Thankfully, your contribution made sure the family were right where they needed to be – in Leukaemia Foundation accommodation.

“At the end of the day, Graeme wouldn’t have been able to have the CAR T-cell treatment if it wasn’t for us being able to stay there,” says Mandy.

“The difference it made to me and my family was genuinely priceless,” says Graeme.

Incredible news

After Graeme’s CAR T-cell therapy, his family received fantastic news. For the first time in 15 years, there was no evidence of the blood cancer he’d been diagnosed with in 2006.

“It was amazing. It was something we weren’t expecting to ever hear,” says Graeme.
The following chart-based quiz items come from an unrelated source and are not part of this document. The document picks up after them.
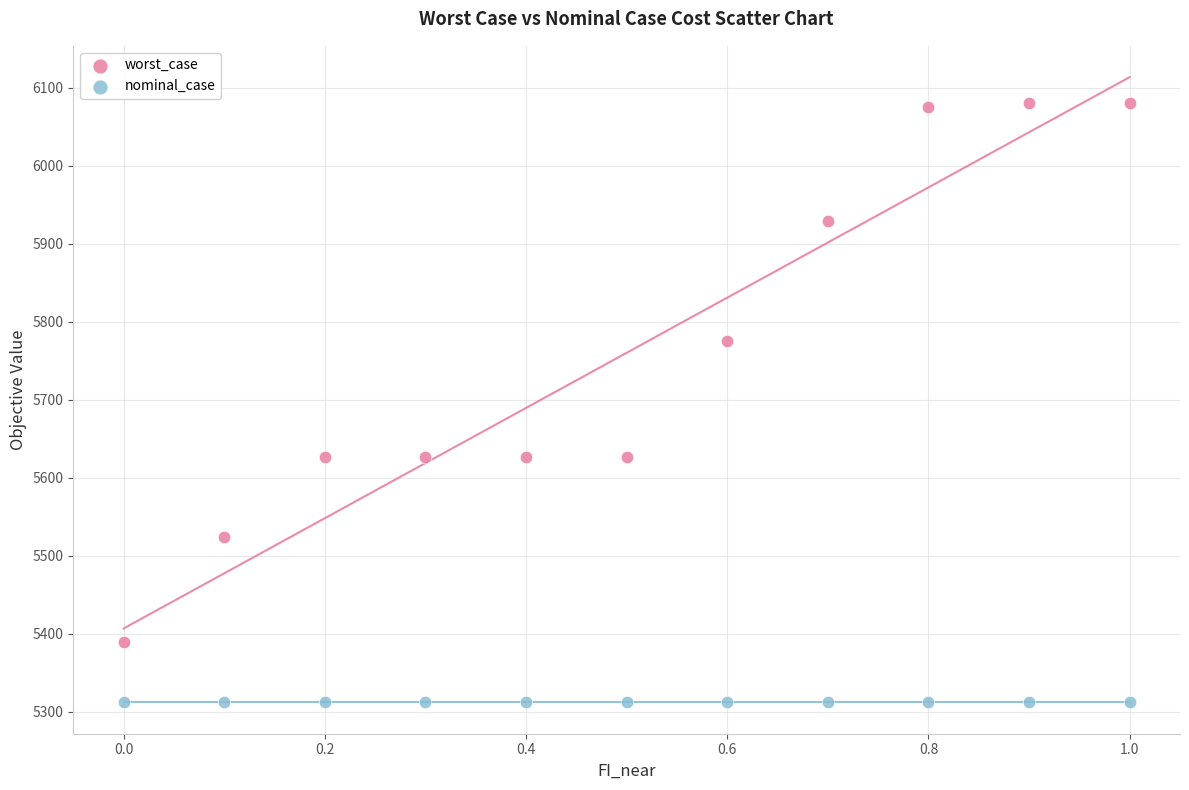

In the worst_case series, what Y value is closest to 5734?

5775.9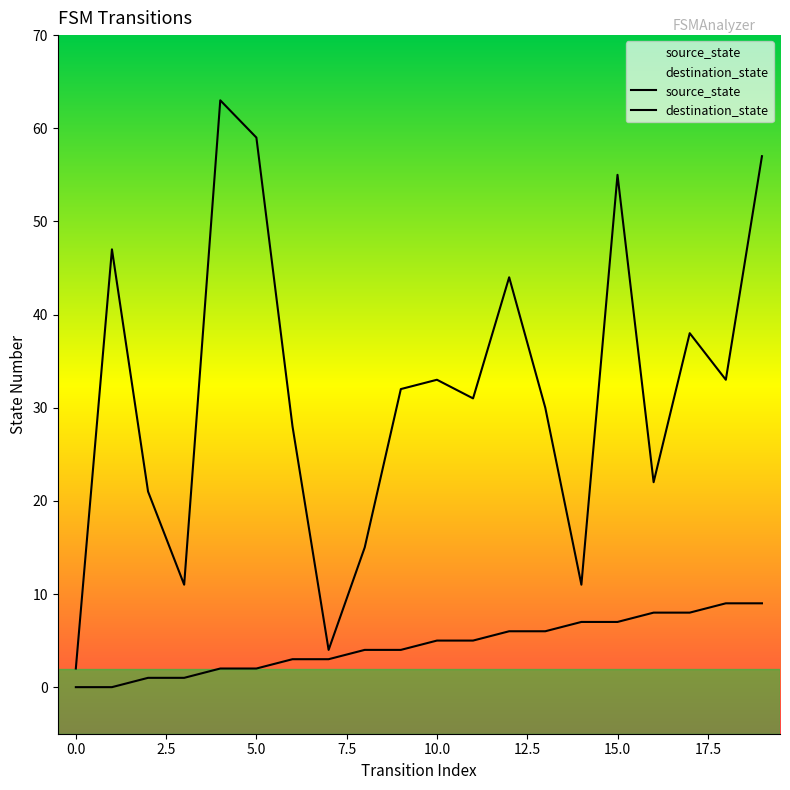

True or false: source_state and destination_state intersect in this chart.

False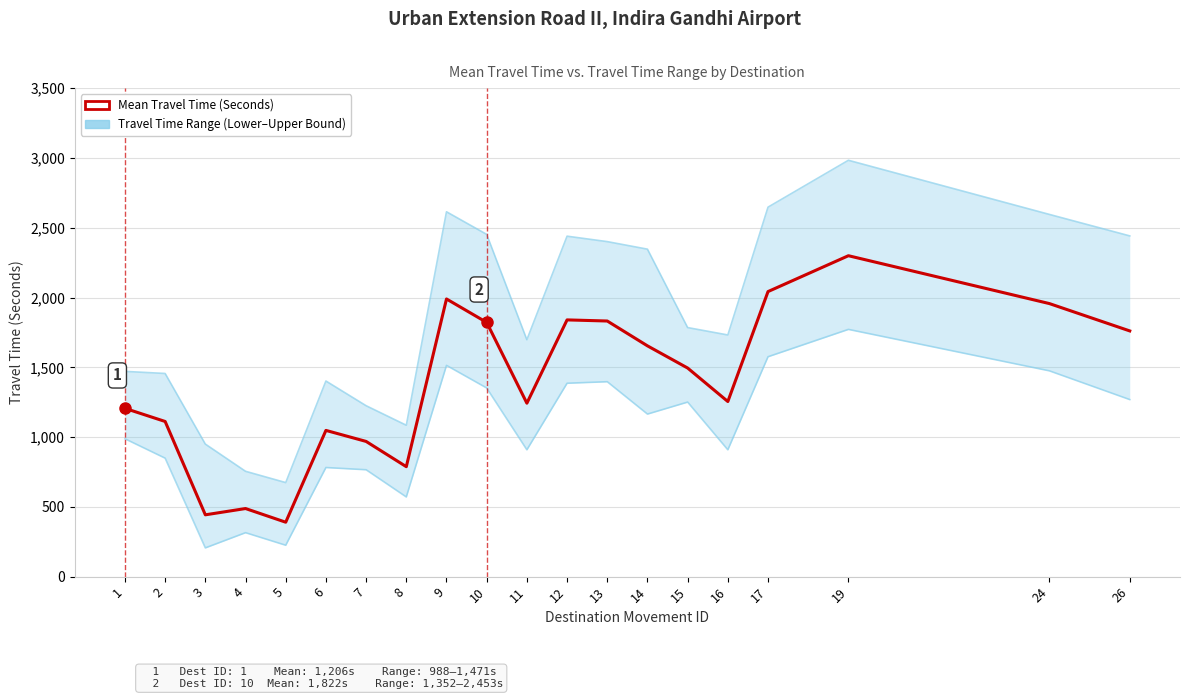

What is the average value of the Range - Lower Bound Travel Time (Seconds) series?

1034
“I was crying, I was bawling my eyes out. Just happy tears, just so happy,” adds Mandy.

A life-saving difference

Giving families new hope and the chance for happy tears – what a powerful difference you’re making. You’ve made a life-changing impact in Graeme and Mandy’s life and they’re incredible grateful for supporters like you.

“How do you say thank you for something that’s meant so much to us on multiple occasions? I just want to give people a hug. Thank you,” says Mandy.

The Arderns on holiday in the snow
The Ardern family on holiday

Did you know…

Hodgkin lymphoma may affect a single lymph node, a group of lymph nodes or another part of the body like the spleen or liver. About 600 Australians are diagnosed each year.